# NMMNG - Sharing with your wife...



## mattyjman (Jun 6, 2012)

I know the general consensus is not to share it... for those that have, what was the response and ultimate outcome?


----------



## Drover (Jun 11, 2012)

I didn't share anything about the book or any specifics. I did share that I believed she had walked all over me for the past 10 years, that it was my fault for letting her, and that I wouldn't be letting her anymore. And I shared that there would be other changes, again without specifics. I didn't really set out to tell her. But there have been a lot of discussions lately about a lot of things in out lives, and it just came up naturally.

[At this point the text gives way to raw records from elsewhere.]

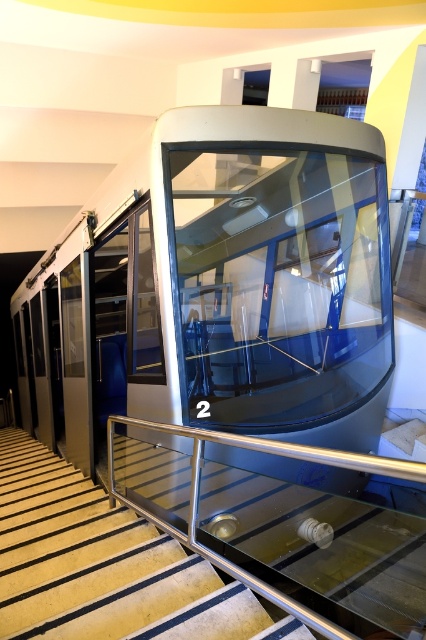
Question: Which object appears farthest from the camera in this image?

Choices:
 (A) transparent glass train at center
 (B) metallic glass stairs at center

Answer: (A)

Question: Which object is farther from the camera taking this photo?

Choices:
 (A) metallic glass stairs at center
 (B) transparent glass train at center

Answer: (B)

Question: Can you confirm if transparent glass train at center is positioned to the right of metallic glass stairs at center?

Choices:
 (A) no
 (B) yes

Answer: (B)

Question: Does transparent glass train at center appear on the right side of metallic glass stairs at center?

Choices:
 (A) yes
 (B) no

Answer: (A)

Question: Does transparent glass train at center have a lesser width compared to metallic glass stairs at center?

Choices:
 (A) yes
 (B) no

Answer: (B)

I think one reason I haven't gotten more pushback or fitness testing from her (although there has been some) is that she's in favor of the changes. Had I just started bumping back w/o telling her I think she would have gone ballistic. It may take longer for her to feel the changes and believe they're real the way I did it I think. And she'll be watching me more closely to see if I really do what I say I'll do. But that's ok. This is about me, not her. Remember that.


----------



## Racer (Sep 24, 2009)

It was a positive experience for me to share it. The real key behind sharing or not sharing has to do with your motivation. It generally isn’t recommended because as a NG, you are looking to please. So, you share hoping for some response out of her. You’ll mess with the program too based on her comments and concerns. All because you are still trying to ‘nice’ your way back into her heart and fear her reactions.

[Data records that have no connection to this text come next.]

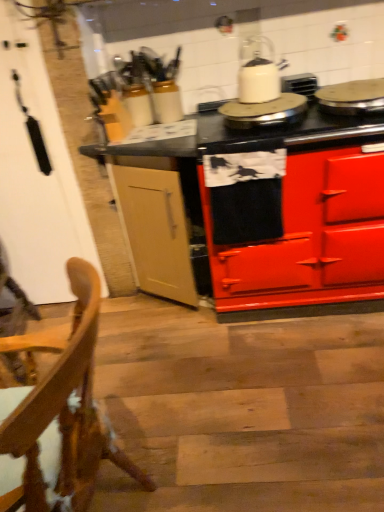
Question: Is point (286, 117) closer or farther from the camera than point (266, 38)?

Choices:
 (A) closer
 (B) farther

Answer: (A)

Question: From their relative heights in the image, would you say white glossy kettle at upper center, acting as the 2th appliance starting from the right, is taller or shorter than white glossy kettle at upper center?

Choices:
 (A) tall
 (B) short

Answer: (B)

Question: Which object is the farthest from the wooden chair at lower left?

Choices:
 (A) red glossy stove at center
 (B) white glossy kettle at upper center
 (C) white glossy kettle at upper center, acting as the 2th appliance starting from the right
 (D) metallic silver pan at upper right, placed as the 2th appliance when sorted from left to right

Answer: (D)

Question: Based on their relative distances, which object is nearer to the white glossy kettle at upper center, the first appliance positioned from the left?

Choices:
 (A) red glossy stove at center
 (B) wooden chair at lower left
 (C) metallic silver pan at upper right, which ranks as the first appliance in right-to-left order
 (D) white glossy kettle at upper center

Answer: (D)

This wasn’t my case at all. I was done with her and doing it entirely for myself. I shared because in my warped mind, if this stuff worked on a person who actively was continuing to try and destroy me, it’d serve me well when I left. 

Why it was so positive? There is a whole philosophy in there about your mental approach to issues. By sharing what I was going through and my wife being able to see results... it also planted the seeds in her head. I saw her adopting some of it, and some light bulbs click off in her head. So, she started changing as well.... and I haven’t left.


----------



## Mistys dad (Dec 2, 2011)

Same as this forum.

Didn't share it, didn't hide it, don't care if she finds it.

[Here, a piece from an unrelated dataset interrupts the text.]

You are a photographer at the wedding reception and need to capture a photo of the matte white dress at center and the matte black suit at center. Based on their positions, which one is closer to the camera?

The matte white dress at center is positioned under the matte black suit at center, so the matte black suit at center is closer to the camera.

Her responce is hers. It doesn't matter what the ultimate outcome from her is, it's about me.


----------



## FormerNiceGuy (Feb 13, 2012)

Racer said:


> I saw her adopting some of it, and some light bulbs click off in her head. So, she started changing as well.... and I haven’t left.


+1

My relationship with my wife was pretty good to start and she has loved the changes I have made as a result of NMMNG. 

If you are in a very contentious relationship, I would not share. If your wife is open and willing to do her own work, the book will help both of you.


----------



## AFEH (May 18, 2010)

FormerNiceGuy said:


> +1
> 
> My relationship with my wife was pretty good to start and she has loved the changes I have made as a result of NMMNG.
> 
> If you are in a very contentious relationship, I would not share. If your wife is open and willing to do her own work, the book will help both of you.


Totally agree. Sharing will be dependent upon your situation and the type of woman your wife is. If she’s a total ass, don’t share. If she’s enlightened and has your interests at heart, share.


----------



## Almostrecovered (Jul 14, 2011)

since the swinging threads have been prevalent again recently I read this title as NMMNG: Sharing your wife

I thought that seemed odd


----------